= Extracted text =
+===+
I'm hoping to implement LIRS in the simulator this weekend to improve my familiarity with it. I included Jackrabbit's and Infinispan's versions for comparison. So far LIRS is always a top performer, usually on par with ARC. In the case of looping patterns (e.g. glimpse) ARC degrades to match an LRU while LIRS retains a high hit rate. So LIRS appears to be the more robust algorithm.

In a few cases Infinispan's implementation has a significantly better hit rate over Jackrabbit's. For example multi2 is 50.5% and 41% respectively. I haven't looked into why that's the case, but I suspect its due to the size of the non-resident queue. Perhaps using the simulator we can determine the optimal tuning parameters.

Once I my own adaption of LIRS in place, I should feel familiar enough with the policy to try to implement it in Caffeine.

wburns commented 9 years ago

My guess is the difference in hit ratio would be related to using a segment based implementation. The more segments you have the greater the chance of something getting evicted earlier than if you had a an eviction taking into account all entries.

ben-manes commented 9 years ago

That's a good point, but not the issue. Since this is for evaluating the hit rate and not concurrency the number of segments was set to 1 to avoid that issue. The related code is here.

wburns commented 9 years ago

Ah, yes with 1 segment I would expect it to be the same. In that case I agree the only thing I can think of is the non resident queue size being bounded or not. Btw thanks for the update :+1:

thomasmueller commented 9 years ago

I suspect its due to the size of the non-resident queue.

I suspect that too. I guess the non-resident queue size of the Jackrabbit implementation is too short for many use cases. It probably makes sense to make it at least 3 times bigger. It would be good to have real-world traces to find out what works best. Plus, make the queue size configurable. Sometimes, the keys use very little memory compared to the values, but sometimes that's not the case. I wonder if the memory usage of keys should be taken into account.
+===+
= Data section =
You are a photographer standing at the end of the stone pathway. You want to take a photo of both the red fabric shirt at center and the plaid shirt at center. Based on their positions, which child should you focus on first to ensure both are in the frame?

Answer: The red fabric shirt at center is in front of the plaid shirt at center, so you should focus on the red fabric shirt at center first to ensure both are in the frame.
+===+
= Jobs =
(1) In the LIRS cache discussion, what hit rates does multi2 get with Infinispan's and Jackrabbit's implementations?
(2) Carry on the LIRS cache discussion from its last sentence.

= Answers for the exercise =
(1) Infinispan's gets 50.5% and Jackrabbit's gets 41%.

(2)
ben-manes commented 9 years ago

If you can ping your network to capture trace data that would help. I'll do the same.

I'd prefer not exposing the queue size parameter as an implementation leak, too expert level of a configuration, and no one will actually tune it. ARC uses a total of 2N size (N resident, N non-resident).

The degradation is only on a few traces and stays above LRU. I think the current parameters are acceptable, but tuning it based on data would be very cool.

thomasmueller commented 9 years ago

capture trace data

I'm still working on that. I'm adding way to capture traces for Apache Jackrabbit Oak (using log level "trace"), so that getting real-world data should get easier.

I had a look at the traces that cache2k uses, but (for my taste) the traces have relatively little data (cache sizes are small, and the number of captured traces is relatively small).

ben-manes commented 9 years ago

Sorry I lost a little momentum on this as well.

The cache2k traces are probably similar to the ones checked in. The LIRS authors emailed me their trace files and C code in 2012. They also had I/O traces that I didn't save and the link expired, so those might have been bigger. The file sizes they describe in their paper are the source programs and not the resulting trace file, so its not clear if there is a larger variant. The authors were under NDA for the Facebook memcached traces that they were using, so they weren't available. The idea of each trace was to show different workload patterns that policies degrade with, so being small makes sense and does have some value.

@gilga1983 is exploring using the simulator as an aid in his work for further improvements to TinyLfu. He pointed me to the wikibench traces (supported) and might still have access to the YouTube traces.

ben-manes commented 9 years ago

Oh and I found industry traces provided by Internet Traffic Archive and SNIA but didn't write parsers for their data.

cruftex commented 9 years ago

I use the traces in the cache2k benchmark, which are quite small, to validate and compare the eviction algorithm implementation against the original papers. By using the same traces from the old papers I can compare the diagrams.

For evaluating certain worst case situations and larger data sets, I use artificially generated traces.

A potential source for larger traces: The ARC Authors used larger traces. You can find them on the homepage from Dharmendra S. Modha

BTW: In the separate cache2k benchmarks GitHub project I put together some a library to work with cache traces, e.g. generate traces, calculate OPT and RAND hitrates, etc. The general library is in a separate module: org.cache2k.benchmark.util

ben-manes commented 9 years ago

Thanks! I added a parser for the ARC trace files.

ben-manes commented 9 years ago

Sorry that I haven't gotten much done lately.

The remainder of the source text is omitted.